Why do I have difficulties with remembering and performing my exercises?
Each exercise you were taught at your first and subsequent visits was introduced and practiced, step by step. Individually the steps were simple, but all together they may have seemed awkward and overwhelming. This is a normal feeling. If this was your reaction, please be patient with yourself and the process. Stop any and all negative self talk!

Think about how it feels to write your name using your other hand. It isn’t awkward because you are any less intelligent. Your brain is being challenged to function in a new way.

The brain forms synapses whenever we learn a new task. With each repetition the neurological connections grow and the exercises will become easier.

How often should I perform exercises and why?
The time required to master a new exercise varies with individuals. Looking at how the brain learns will influence how often and when you do your exercises. Research shows that to master a new skill, the skill should be introduced 3-4 times a day, at six hour intervals, for approximately forty days.

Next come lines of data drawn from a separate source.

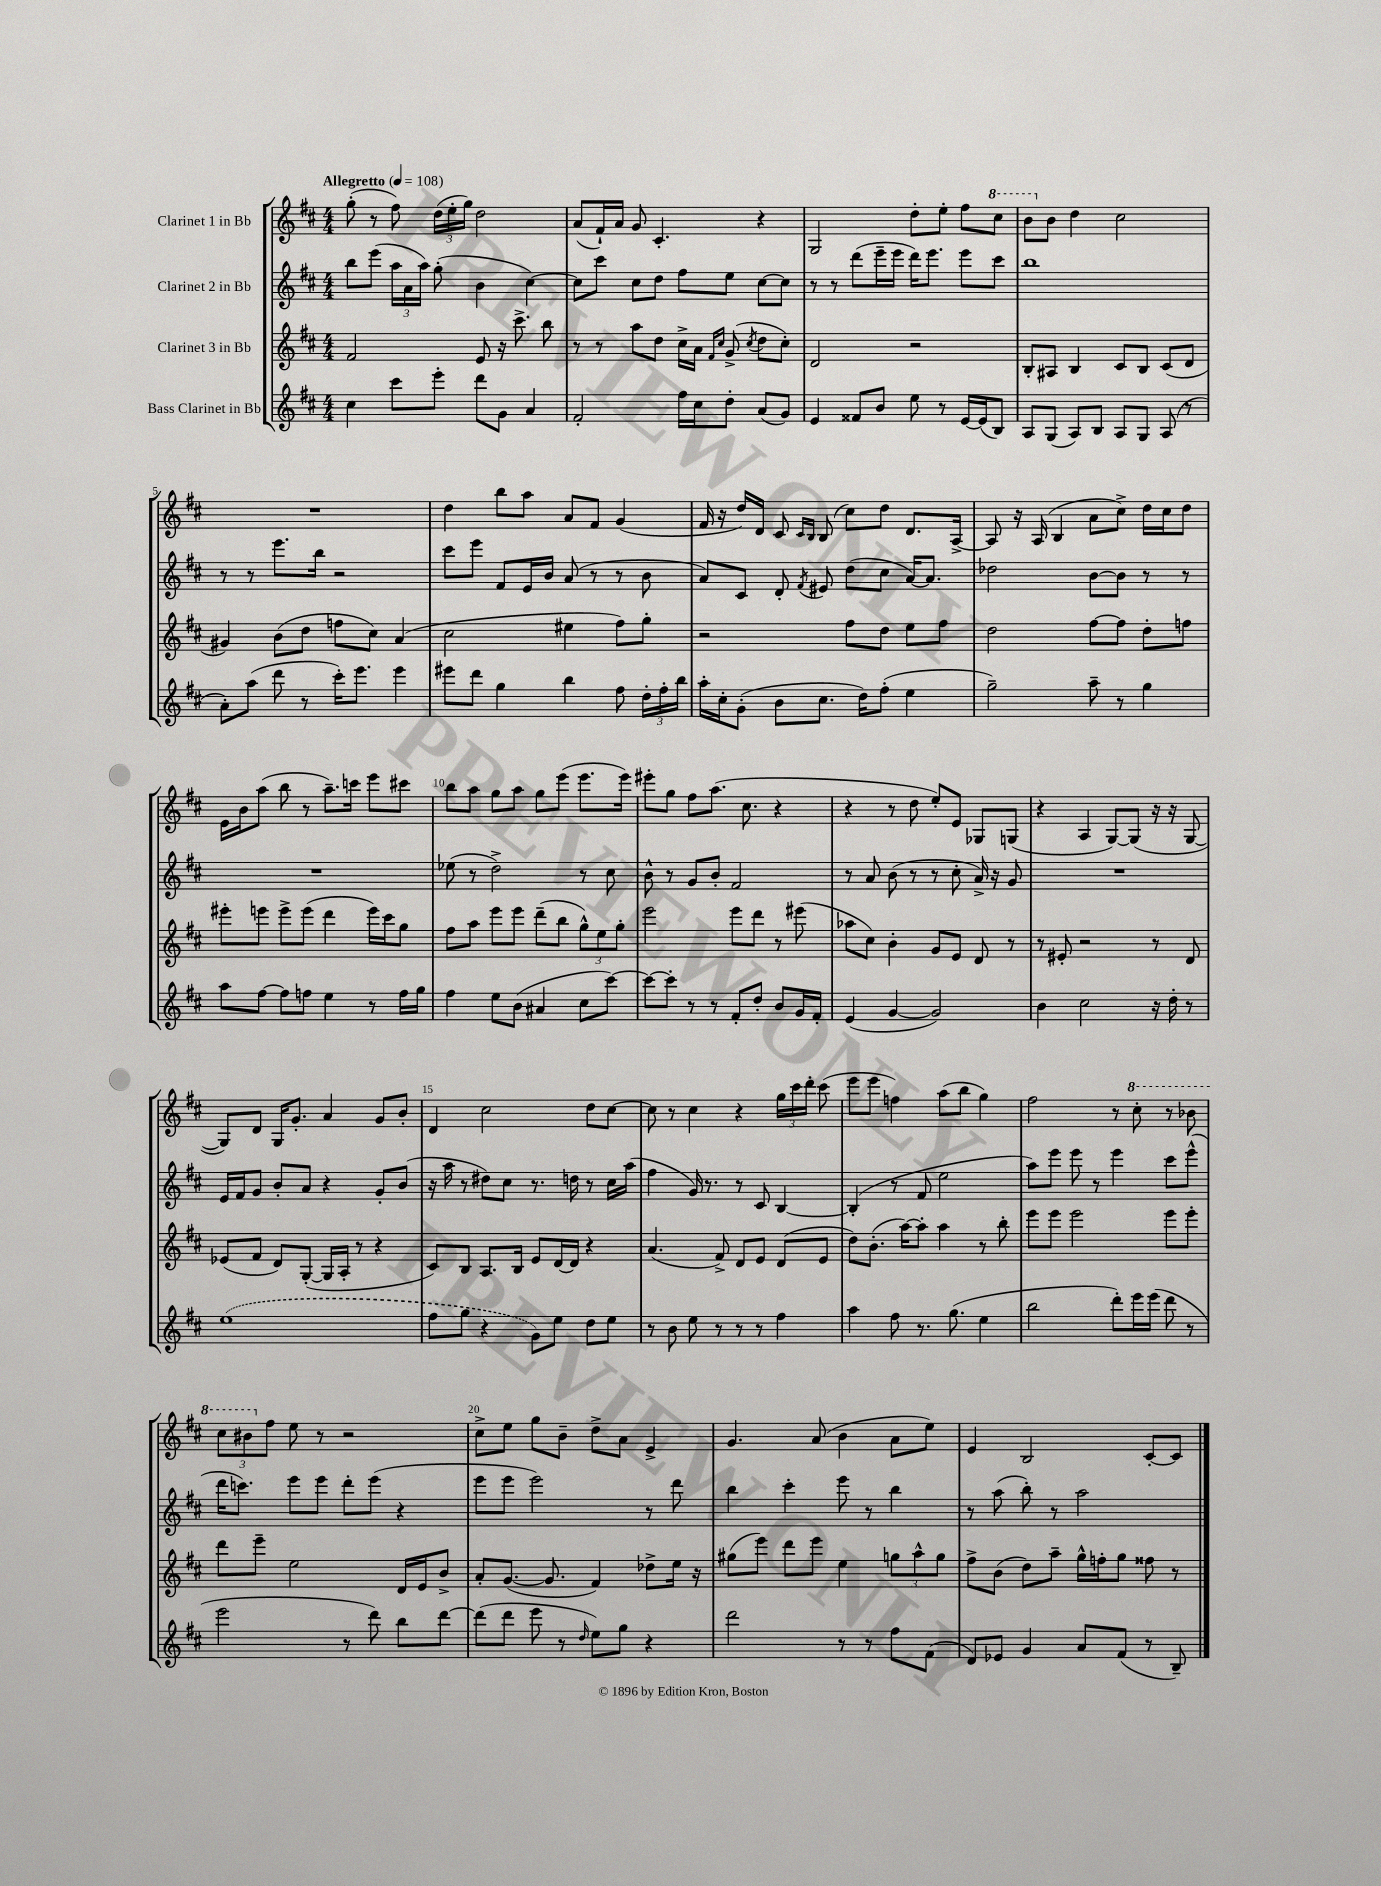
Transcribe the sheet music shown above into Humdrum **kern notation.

**kern	**kern	**kern	**kern
*part4	*part3	*part2	*part1
*staff4	*staff3	*staff2	*staff1
*I"Bass Clarinet in Bb	*I"Clarinet 3 in Bb	*I"Clarinet 2 in Bb	*I"Clarinet 1 in Bb
*clefG2	*clefG2	*clefG2	*clefG2
*k[f#c#]	*k[f#c#]	*k[f#c#]	*k[f#c#]
*M4/4	*M4/4	*M4/4	*M4/4
*MM108	*MM108	*MM108	*MM108
=1	=1	=1	=1
!	!	!	!LO:TX:a:B:t=Allegretto
4cc#\	2f#/	8bb\L	(8gg'\
.	.	(8eee\J	8r
8ccc#\L	.	24aa\LL	8ff#\)
.	.	24a\	.
.	.	24aa\JJ)	.
8eee'\J	.	(8gg'\	(24dd\LL
.	.	.	24ee'\
.	.	.	24gg\JJ)
8ddd\L	8e/	4b\	2dd\
8g\J	16r	.	.
.	8.ccc#^\	.	.
4a/	.	[4cc#\)	.
.	8bb\	.	.
=2	=2	=2	=2
2f#'/	8r	8cc#\L]	(8a/L
.	8r	8ccc#\J	16f#`/L)
.	.	.	16a/JJ
.	8aa\L	8cc#\L	8g/
.	8dd\J	8dd\J	4.c#'/
16ff#\LL	16cc#^\LL	8ff#\L	.
16cc#\J	16a\JJ	.	.
.	16qqf#/LL	.	.
.	16qqcc#/JJ	.	.
8dd'\J	(8g^/	8ee\J	.
.	8qcc#/	.	.
(8a/L	8dd\L	[8cc#\L	4r
8g/J)	8cc#'\J)	8cc#\J]	.
=3	=3	=3	=3
4e/	2d/	8r	2G/
.	.	8r	.
8f##X/L	.	(8ddd\L	.
8b/J	.	16eee~\L	.
.	.	16eee\JJ	.
8ee\	2r	16ddd\KL)	8dd'\L
.	.	8.eee\J	.
8r	.	.	8ee'\J
[16e/LL	.	8eee\L	8ff#\L
(16e/J]	.	.	.
*	*	*	*8va
8B/J)	.	8ccc#\J	8ccc#\J
=4	=4	=4	=4
8A/L	8B'/L	1bb	8bb\L
*	*	*	*X8va
(8G/J	8A#X/J	.	8b\J
8A/L)	4B/	.	4dd\
8B/J	.	.	.
8A/L	8c#/L	.	2cc#\
8G/J	8B/J	.	.
(8A/	(8c#/L	.	.
8r	8d/J	.	.
!!LO:LB:g=z
=5	=5	=5	=5
8a'\L)	4g#X/)	8r	1r
(8aa\J	.	8r	.
8ddd\	(8b\L	8.eee\L	.
8r	8dd\J	.	.
.	.	16bb\Jk	.
16ccc#'\KL)	8ffn\L	2r	.
8.eee\J	.	.	.
.	8cc#\J)	.	.
4eee\	(4a/	.	.
=6	=6	=6	=6
8eee#X\L	2cc#\	8ccc#\L	4dd\
8ddd\J	.	8eee\J	.
4gg\	.	8f#/L	8bb\L
.	.	16e/L	8aa\J
.	.	16b/JJ	.
4bb\	4ee#X\	(8a/	8a/L
.	.	8r	8f#/J
8ff#\	8ff#\L)	8r	(4g/
24dd'\LL	8gg'\J	8b\	.
24ff#'\	.	.	.
24bb\JJ	.	.	.
=7	=7	=7	=7
16aa'\LL	2r	8a/L)	16f#/
16cc#'\J	.	.	16r
(8g'\J	.	8c#/J	16dd/LL)
.	.	.	16d/JJ
8b\L	.	8d'/	8c#/
.	.	.	16qqc#/LL
.	.	8qf#/	16qqB/JJ
8.cc#\J	.	8e#X/	(8B/
.	8ff#\L	(8dd\L	8cc#\L)
16dd\KL)	.	.	.
(8ff#'\J	8dd\J	8cc#\J	8dd\J
4ee\	8ee\L	[16a/KL)	8.d/L
.	.	8.a/J]	.
.	8ff#\J	.	.
.	.	.	[16A^/Jk
=8	=8	=8	=8
2gg~\)	2dd\	2dd-X\	8A/]
.	.	.	16r
.	.	.	(16A/
.	.	.	4B/
8aa~\	[8ff#\L	[8b\L	8a\L
8r	8ff#\J]	8b\J]	8cc#^\J)
4gg\	8dd'\L	8r	16dd\LL
.	.	.	16cc#\J
.	8ffn\J	8r	8dd\J
!!LO:LB:g=z
=9	=9	=9	=9
8aa\L	8eee#X'\L	1r	16e\LL
.	.	.	16b\J
[8ff#\J	8eeen\J	.	(8aa\J
8ff#\L]	8eee^\L	.	8bb\
8ffn\J	(8eee\J	.	8r
4ee\	4ddd\	.	8.aa~\L)
.	.	.	16cccn\Jk
8r	16eee\LL)	.	8eee\L
.	16ccc#\J	.	.
16ff\LL	8gg\J	.	8ccc#X\J
16gg\JJ	.	.	.
=10	=10	=10	=10
4ff#\	8ff#\L	(8ee-X\	8bb\L
.	8aa\J	8r	8aa\J
8ee\L	8eee\L	2dd^\)	8gg\L
(8b\J	8eee\J	.	8aa\J
4a#X/	(8ddd~\L	.	8gg\L
.	8bb\J	.	(8eee\J
8cc#\L	12gg^^\L)	8r	8.eee\L
.	12ee\	.	.
[8ccc#\J)	.	8cc#\	.
.	12gg'\J	.	.
.	.	.	16eee\Jk)
=11	=11	=11	=11
8ccc#\L_	2eee\	8b^^\	8eee#X'\L
8ccc#'\J]	.	8r	8gg\J
8r	.	8g/L	8ff#\L
8r	.	8b'/J	(8.aa\J
8f#'/L	8eee\L	2f#/	.
.	.	.	8.cc#\
8dd'/J	8ddd\J	.	.
8b/L	8r	.	4r
16g/L	(8eee#X\	.	.
16f#'/JJ	.	.	.
=12	=12	=12	=12
(4e/	8aa-X\L	8r	4r
.	8cc#\J)	8a/	.
[4g/	4b'\	(8b\	8r
.	.	8r	8dd\
2g/])	8g/L	8r	8ee'/L)
.	8e/J	8cc#'\	8e/J
.	8d/	16a^/)	8G-X/L
.	.	16r	.
.	8r	8g/	(8Gn/J
=13	=13	=13	=13
4b\	8r	1r	4r
.	8e#X'/	.	.
2cc#\	2r	.	4A/
.	.	.	[8G/L)
.	.	.	(8G/J]
16r	8r	.	16r
16dd'\	.	.	16r
8r	8d/	.	[8G/
!!LO:LB:g=z
=14	=14	=14	=14
(1ee	(8e-X/L	16e/LL	8G/L])
.	.	16f#/J	.
.	8f#/J	8g/J	8d/J
.	8d/L)	8b'/L	16G/KL
.	.	.	8.g'/J
.	([8G'/J	8a/J	.
.	16G/LL]	4r	4a/
.	16A'/JJ	.	.
.	8r	.	.
.	4r	8g'/L	8g/L
.	.	(8b/J	8b'/J
=15	=15	=15	=15
8ff#\L	8c#/L)	16r	4d/
.	.	16aa\	.
8gg\J	8B/J	8r	.
4r	8.A/L	8dd#X\L)	2cc#\
.	.	8cc#\J	.
.	16B/Jk	.	.
8g\L)	8e/L	8.r	.
8ee\J	[16d/L	.	.
.	16d/JJ]	16ddn\	.
8dd\L	4r	8r	8dd\L
8ee\J	.	16cc#\LL	[8cc#\J
.	.	(16aa\JJ	.
=16	=16	=16	=16
8r	(4.a/	4ff#\	8cc#\]
8b\	.	.	8r
8ee\	.	16g/)	4cc#\
.	.	8.r	.
8r	8f#^/)	.	.
8r	8d/L	8r	4r
8r	8e/J	8c#/	.
4ff#\	(8d/L	[4B/	24gg\LL
.	.	.	24ccc#\
.	.	.	24ddd'\JJ
.	8e/J	.	(8ccc#\
=17	=17	=17	=17
4aa\	8dd\L)	(4B'/]	8eee\L
.	(8.b'\J	.	8eee\J
8ff#\	.	8r	4ffn\)
.	[16aa\KL)	.	.
8.r	8aa'\J]	8f#/	.
.	4aa\	2ee\	(8aa\L
(8.gg\	.	.	.
.	.	.	8bb\J
4ee\	8r	.	4gg\)
.	8bb'\	.	.
=18	=18	=18	=18
2bb\	8eee\L	8aa\L)	2ff#\
.	8eee\J	8eee\J	.
.	2eee\	8eee\	.
.	.	8r	.
8ddd'\L)	.	4eee\	8r
*	*	*	*8va
16eee\L	.	.	8ccc#'\
(16eee\JJ	.	.	.
8ddd\	8eee\L	8ccc#\L	8r
8r	8eee'\J	(8eee^^\J	8bb-X\
!!LO:LB:g=z
=19	=19	=19	=19
2eee\	8ddd\L	16ddd\KL	12ccc#\L
.	.	8.cccn\J)	.
.	.	.	12bb#X\
.	8eee~\J	.	.
*	*	*	*X8va
.	.	.	12ff#\J
.	2ee\	8eee\L	8ee\
.	.	8eee\J	8r
8r	.	8ddd'\L	2r
8ddd\)	.	(8eee\J	.
8bb\L	16d/LL	4r	.
.	16e/J	.	.
[8ddd\J	8b^/J	.	.
=20	=20	=20	=20
(8ddd\L]	8a'/L	8eee\L	8cc#^\L
8ddd\J	([8.g/J	8eee\J	8ee\J
8eee\	.	2eee\)	8gg\L
.	8.g/]	.	.
8r	.	.	8b~\J
16qqdd/	.	.	.
8ee\L)	4f#/)	.	8dd^\L
8gg\J	.	.	8a\J
4r	8dd-X^\L	8r	4e^/
.	16ee\Jk	8ddd\	.
.	16r	.	.
=21	=21	=21	=21
2ddd\	(8gg#X\L	4bb\	4.g/
.	8eee\J)	.	.
.	8ddd\L	4ccc#'\	.
.	8eee\J	.	(8a/
8r	4ee\	8eee\	4b\
8r	.	8r	.
8ff#\L	12ggn\L	4bb\	8a\L
.	12aa^^\	.	.
(8f#\J	.	.	8ee\J)
.	12gg\J	.	.
=22	=22	=22	=22
8d/L)	8ff#^\L	8r	4e/
8e-X/J	(8b\J	(8aa\	.
4g/	8dd\L)	8bb'\)	2B/
.	8aa~\J	8r	.
8a/L	16gg^^\LL	2aa\	.
.	16ffn'\J	.	.
(8f#/J	8gg\J	.	.
8r	8ff##X\	.	[8c#'/L
8B~/)	8r	.	8c#/J]
==	==	==	==
*-	*-	*-	*-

Let’s apply this brain science to changing your postural habits from conscious to subconscious.

To achieve optimal benefit from your treatment

  • Practice at least one prescribed daily activity
  • Do exercises for a short time preferably before meals

Your technique of doing each exercise correctly will improve with time. Just do your best, the important thing is to do them. Soon you will be using these new patterns without thinking. Eureka! ♥

Do you have a way of being videotaped?
Bring your recording device to next visit and therapist will record you doing the exercise correctly.

1. Neutrality
Is the ability for the system (body) to move to either side without an interruption that inhibits movement.